Pull every line with "Iniciación" from the data.

START Information shown

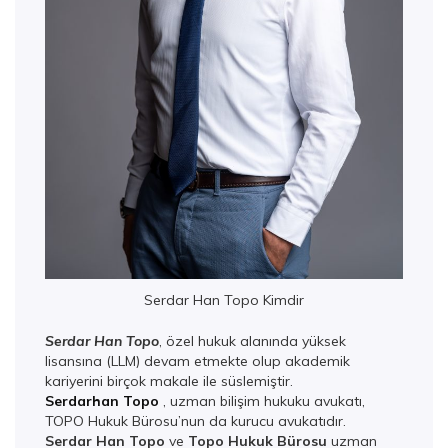
Serdar Han Topo Kimdir
Serdar Han Topo
, özel hukuk alanında yüksek
lisansına (LLM) devam etmekte olup akademik
kariyerini birçok makale ile süslemiştir.
Serdarhan Topo
, uzman bilişim hukuku avukatı,
TOPO Hukuk Bürosu’nun da kurucu avukatıdır.
Serdar Han Topo
ve
Topo Hukuk Bürosu
uzman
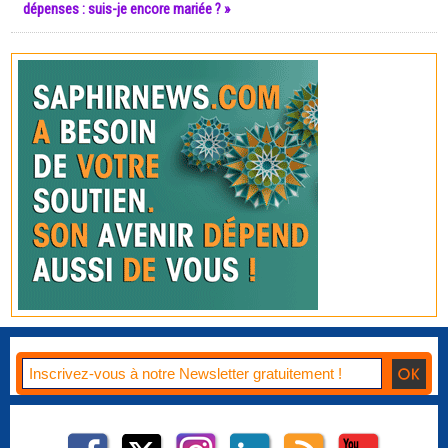
dépenses : suis-je encore mariée ? »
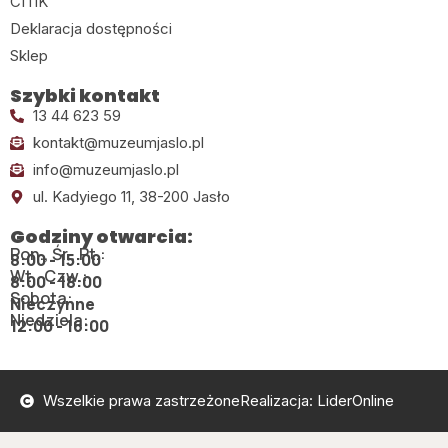
CITiK
Deklaracja dostępności
Sklep
Szybki kontakt
13 44 623 59
kontakt@muzeumjaslo.pl
info@muzeumjaslo.pl
ul. Kadyiego 11, 38-200 Jasło
Godziny otwarcia:
Pon., Śr., Pt.:
8:00 - 15:00
Wt., Czw.:
8:00 - 18:00
Sobota:
Nieczynne
Niedziela:
12:00 - 16:00
Wszelkie prawa zastrzeżone
Realizacja: LiderOnline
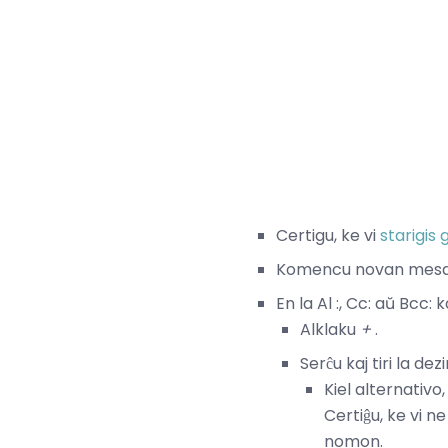
Certigu, ke vi
starigis
Komencu novan mesaĝ
En la Al :, Cc: aŭ Bcc:
Alklaku
+
.
Serĉu kaj tiri la dez
Kiel alternativo
Certiĝu, ke vi
nomon.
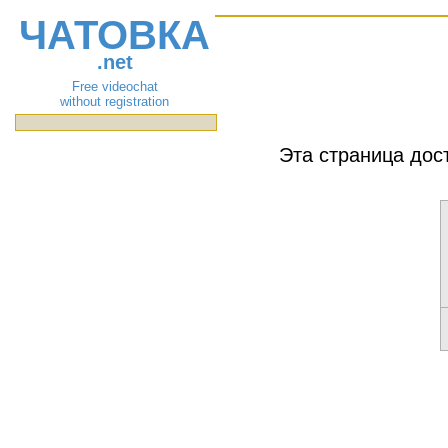
ЧАТОВКА
.net
Free videochat
without registration
Эта страница дос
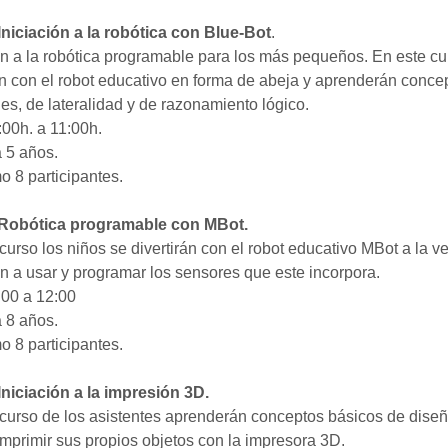
Iniciación a la robótica con Blue-Bot
.
ón a la robótica programable para los más pequeños. En este cu
án con el robot educativo en forma de abeja y aprenderán conce
es, de lateralidad y de razonamiento lógico.
00h. a 11:00h.
 5 años.
 8 participantes.
Robótica programable con MBot.
curso los niños se divertirán con el robot educativo MBot a la v
 a usar y programar los sensores que este incorpora.
:00 a 12:00
 8 años.
 8 participantes.
Iniciación a la impresión 3D.
curso de los asistentes aprenderán conceptos básicos de dise
mprimir sus propios objetos con la impresora 3D.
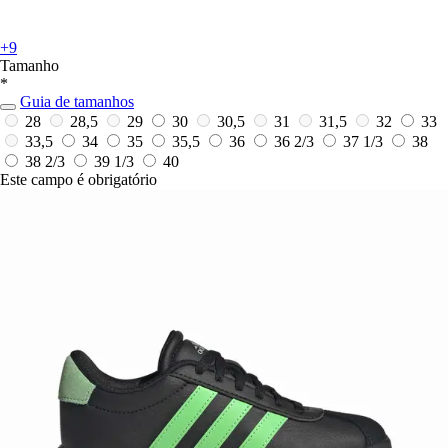
+9
Tamanho
*
Guia de tamanhos
28
28,5
29
30
30,5
31
31,5
32
33
33,5
34
35
35,5
36
36 2/3
37 1/3
38
38 2/3
39 1/3
40
Este campo é obrigatório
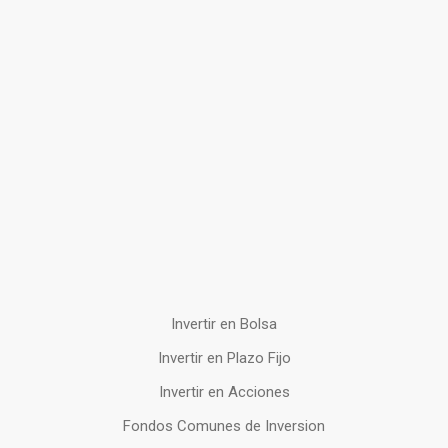
Invertir en Bolsa
Invertir en Plazo Fijo
Invertir en Acciones
Fondos Comunes de Inversion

END Information shown

** Exercise answer **
Iniciación a la robótica con Blue-Bot
Iniciación a la impresión 3D.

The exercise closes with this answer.